# EXERCISE AIM:
Swap every "city" in the material for "locality", keep everything else unchanged, and omit the pictures.

A block of data
•••

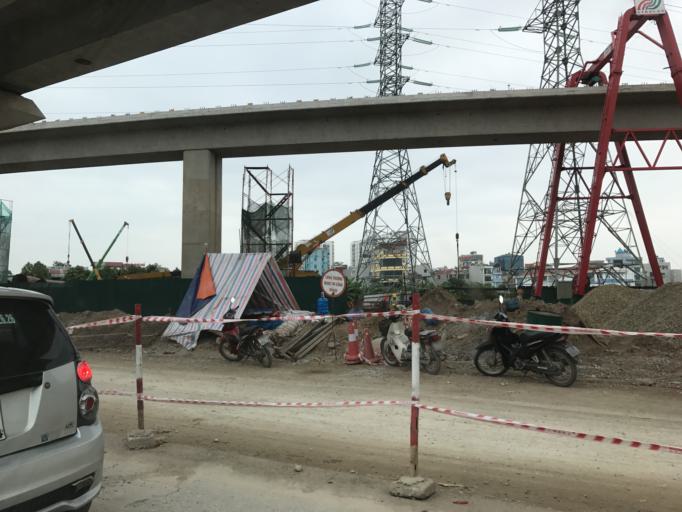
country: VN
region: Ha Noi
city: Ha Dong
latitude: 20.9539
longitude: 105.7538
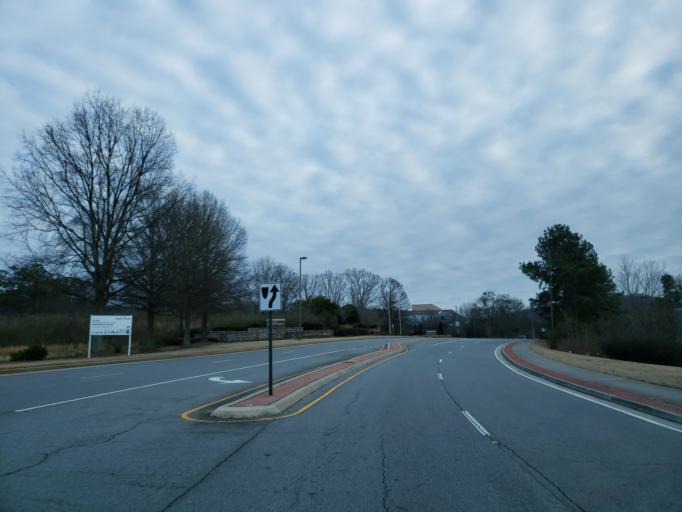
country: US
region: Georgia
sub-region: Cobb County
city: Kennesaw
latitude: 34.0008
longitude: -84.5810
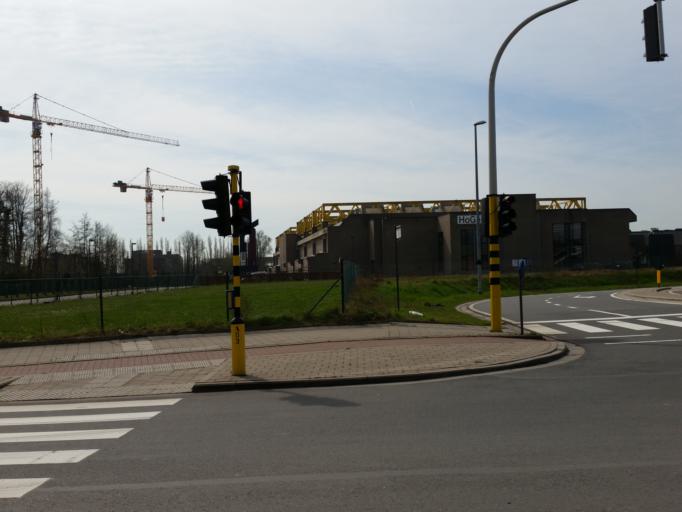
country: BE
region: Flanders
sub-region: Provincie Oost-Vlaanderen
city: Gent
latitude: 51.0361
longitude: 3.7047
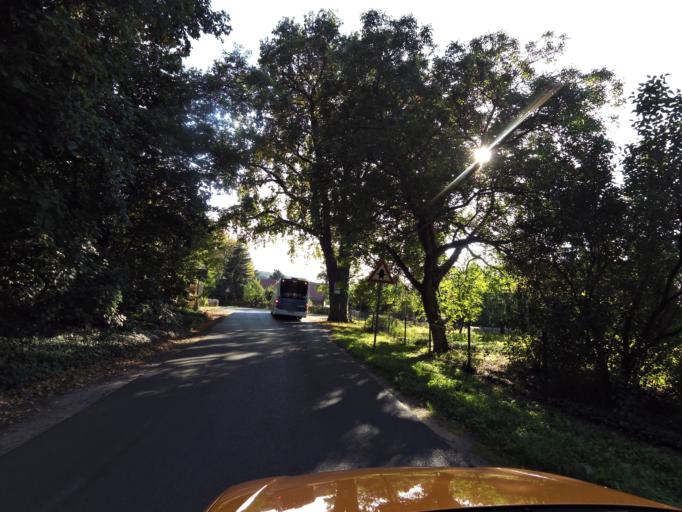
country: DE
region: Brandenburg
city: Potsdam
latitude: 52.4579
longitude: 13.0595
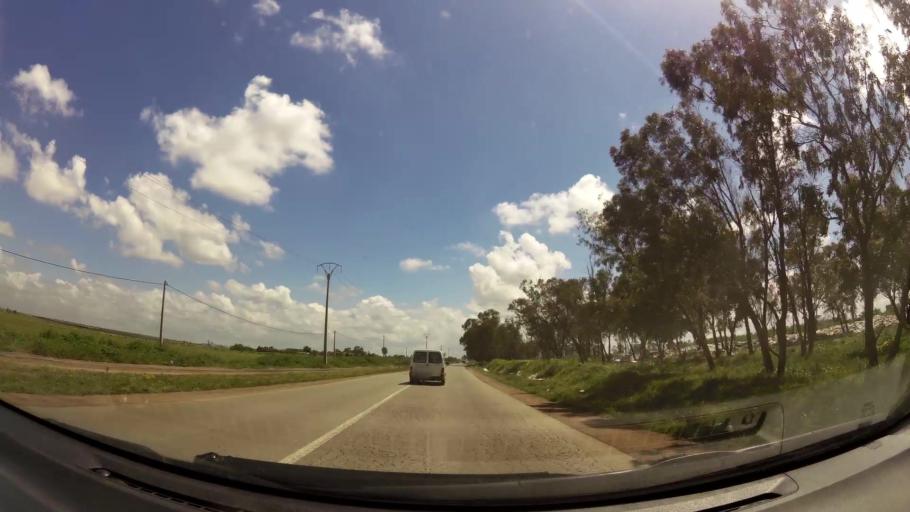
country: MA
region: Grand Casablanca
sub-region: Nouaceur
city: Dar Bouazza
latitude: 33.4182
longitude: -7.8104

•••

# RESPONSE TO THE TASK:
country: VN
region: Ha Noi
locality: Ha Dong
latitude: 20.9539
longitude: 105.7538
country: US
region: Georgia
sub-region: Cobb County
locality: Kennesaw
latitude: 34.0008
longitude: -84.5810
country: BE
region: Flanders
sub-region: Provincie Oost-Vlaanderen
locality: Gent
latitude: 51.0361
longitude: 3.7047
country: DE
region: Brandenburg
locality: Potsdam
latitude: 52.4579
longitude: 13.0595
country: MA
region: Grand Casablanca
sub-region: Nouaceur
locality: Dar Bouazza
latitude: 33.4182
longitude: -7.8104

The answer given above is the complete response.